Trecho da página
━━━━━━

Uma breve opinião sobre os favoritos ao Oscar: o melhor roteiro da disputa?

“Estrelas além do tempo” não é uma boa tradução para este filme, que consegue reunir, de maneira clara, vários discursos de superação | Foto: Reprodução

No desafio de assistir a todos os filmes indicados nas principais categorias do Oscar, me deparei com “Estrelas além do tempo”. Bem, um filme sobre mulheres negras trabalhando na Nasa da década de 1960 só pode ter como base um forte discurso de superação, certo? A questão é tão óbvia que sequer seria necessário falar desse filme e, por isso, vou falar sobre “Hidden figures”, pois o título original representa muito mais este filme, que não apresenta o discurso de superação de três mulheres negras que tentam subir na carreira em uma Nasa predominantemente branca e masculina, mas rompe com isso, dando ao espectador múltiplos discursos de superação, apresentando cada uma delas em suas particularidades e situando-as em um discurso ainda maior: a da superação da própria humanidade ao mandar um homem para o espaço.

O pano de fundo do filme é a corrida espacial travada entre EUA e União Soviética, disputa essa que “terminou” com a chegada do homem à lua, em 1969. O longa mostra um país que estava perdendo a corrida para os soviéticos e que precisava reverter a situação urgentemente — aliás, documentário recente da BBC mostra que os soviéticos venceram a corrida, ao contrário do que se costuma dizer, afinal, eles levaram ao espaço o primeiro satélite, o primeiro ser humano e a primeira estação orbital, coisas que os EUA só conseguiram fazer muito depois.

É justamente esse o contexto do filme de Theodore Melfi, que mostra como três mulheres negras assumiram papeis de destaque na tarefa de ajudar a Nasa, em 1962, a superar suas dificuldades e alcançar aquilo que os soviéticos já haviam feito em 1961: Katherine Johnson (Taraji P. Henson), Dorothy Vaughn (Octavia Spencer) e Mary Jackson (Janelle Monáe), são as três “figuras escondidas” da história de sucesso da Nasa que culminou no “grande salto da humanidade”, em 1969.

━━━━━━

Etapas do exercício
1. Responda com base na resenha:
(a) Em que década trabalham na Nasa as mulheres negras retratadas no filme?
(b) Segundo o documentário da BBC mencionado, quais três feitos os soviéticos realizaram antes dos EUA?
(c) Qual atriz interpreta Dorothy Vaughn?
2. Reescreva o trecho da resenha que vai de “No desafio de” até “para o espaço.”, trocando “espectador” por “público”.

Seção de dados
━━━━━━

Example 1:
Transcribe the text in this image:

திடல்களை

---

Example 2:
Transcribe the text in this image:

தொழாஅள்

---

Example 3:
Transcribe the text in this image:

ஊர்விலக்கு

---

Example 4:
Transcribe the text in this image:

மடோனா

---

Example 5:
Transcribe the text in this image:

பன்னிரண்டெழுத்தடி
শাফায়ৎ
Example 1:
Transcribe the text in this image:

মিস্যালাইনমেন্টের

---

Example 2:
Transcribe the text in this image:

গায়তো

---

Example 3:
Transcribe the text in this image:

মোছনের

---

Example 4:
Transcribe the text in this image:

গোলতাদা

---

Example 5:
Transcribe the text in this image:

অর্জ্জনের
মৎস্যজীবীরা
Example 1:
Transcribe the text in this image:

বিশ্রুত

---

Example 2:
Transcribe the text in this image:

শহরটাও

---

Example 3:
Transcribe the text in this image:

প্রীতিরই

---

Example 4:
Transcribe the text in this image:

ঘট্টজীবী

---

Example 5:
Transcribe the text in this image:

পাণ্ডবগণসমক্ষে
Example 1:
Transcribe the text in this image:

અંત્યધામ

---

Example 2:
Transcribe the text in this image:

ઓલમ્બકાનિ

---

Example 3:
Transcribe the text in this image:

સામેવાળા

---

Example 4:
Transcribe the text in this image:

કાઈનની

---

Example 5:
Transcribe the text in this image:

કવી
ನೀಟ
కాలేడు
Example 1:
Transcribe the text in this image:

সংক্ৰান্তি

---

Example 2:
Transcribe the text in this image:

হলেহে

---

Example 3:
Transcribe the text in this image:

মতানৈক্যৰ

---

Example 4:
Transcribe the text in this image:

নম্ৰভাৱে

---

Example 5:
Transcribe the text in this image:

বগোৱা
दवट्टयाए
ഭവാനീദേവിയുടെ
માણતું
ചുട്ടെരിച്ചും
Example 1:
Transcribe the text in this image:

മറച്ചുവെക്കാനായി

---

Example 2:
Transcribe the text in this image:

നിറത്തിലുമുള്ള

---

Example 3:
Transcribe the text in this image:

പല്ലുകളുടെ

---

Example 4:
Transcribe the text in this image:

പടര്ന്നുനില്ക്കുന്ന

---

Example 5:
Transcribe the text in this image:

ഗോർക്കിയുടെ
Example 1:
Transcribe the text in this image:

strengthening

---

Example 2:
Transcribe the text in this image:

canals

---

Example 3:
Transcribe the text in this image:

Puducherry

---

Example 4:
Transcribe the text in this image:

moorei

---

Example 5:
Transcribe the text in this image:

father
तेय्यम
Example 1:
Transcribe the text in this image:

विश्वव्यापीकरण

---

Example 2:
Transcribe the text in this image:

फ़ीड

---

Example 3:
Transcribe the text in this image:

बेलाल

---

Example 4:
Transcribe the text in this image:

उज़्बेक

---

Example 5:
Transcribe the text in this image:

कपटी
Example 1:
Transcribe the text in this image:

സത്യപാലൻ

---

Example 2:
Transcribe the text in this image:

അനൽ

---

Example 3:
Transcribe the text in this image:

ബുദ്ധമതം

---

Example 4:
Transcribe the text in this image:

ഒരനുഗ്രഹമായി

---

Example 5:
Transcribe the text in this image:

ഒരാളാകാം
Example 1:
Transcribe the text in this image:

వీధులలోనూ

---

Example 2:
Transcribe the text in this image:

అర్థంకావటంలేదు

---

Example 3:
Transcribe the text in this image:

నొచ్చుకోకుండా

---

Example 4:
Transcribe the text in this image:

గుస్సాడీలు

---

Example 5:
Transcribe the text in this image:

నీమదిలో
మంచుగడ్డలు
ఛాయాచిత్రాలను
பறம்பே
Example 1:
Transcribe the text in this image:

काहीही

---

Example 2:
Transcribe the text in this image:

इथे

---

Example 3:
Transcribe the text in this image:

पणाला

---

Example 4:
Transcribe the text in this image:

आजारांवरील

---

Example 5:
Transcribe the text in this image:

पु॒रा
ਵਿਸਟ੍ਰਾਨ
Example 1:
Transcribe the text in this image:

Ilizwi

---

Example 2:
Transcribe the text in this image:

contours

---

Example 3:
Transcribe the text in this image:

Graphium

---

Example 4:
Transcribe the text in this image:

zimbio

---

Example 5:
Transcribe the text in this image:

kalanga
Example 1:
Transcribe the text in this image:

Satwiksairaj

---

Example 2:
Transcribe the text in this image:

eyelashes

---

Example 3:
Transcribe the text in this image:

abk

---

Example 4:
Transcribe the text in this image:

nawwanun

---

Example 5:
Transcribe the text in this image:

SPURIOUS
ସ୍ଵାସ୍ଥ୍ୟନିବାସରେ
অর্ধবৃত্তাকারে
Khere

━━━━━━

Respostas em ordem
1.
(a) Na década de 1960.
(b) Levaram ao espaço o primeiro satélite, o primeiro ser humano e a primeira estação orbital.
(c) Octavia Spencer.

2.
No desafio de assistir a todos os filmes indicados nas principais categorias do Oscar, me deparei com “Estrelas além do tempo”. Bem, um filme sobre mulheres negras trabalhando na Nasa da década de 1960 só pode ter como base um forte discurso de superação, certo? A questão é tão óbvia que sequer seria necessário falar desse filme e, por isso, vou falar sobre “Hidden figures”, pois o título original representa muito mais este filme, que não apresenta o discurso de superação de três mulheres negras que tentam subir na carreira em uma Nasa predominantemente branca e masculina, mas rompe com isso, dando ao público múltiplos discursos de superação, apresentando cada uma delas em suas particularidades e situando-as em um discurso ainda maior: a da superação da própria humanidade ao mandar um homem para o espaço.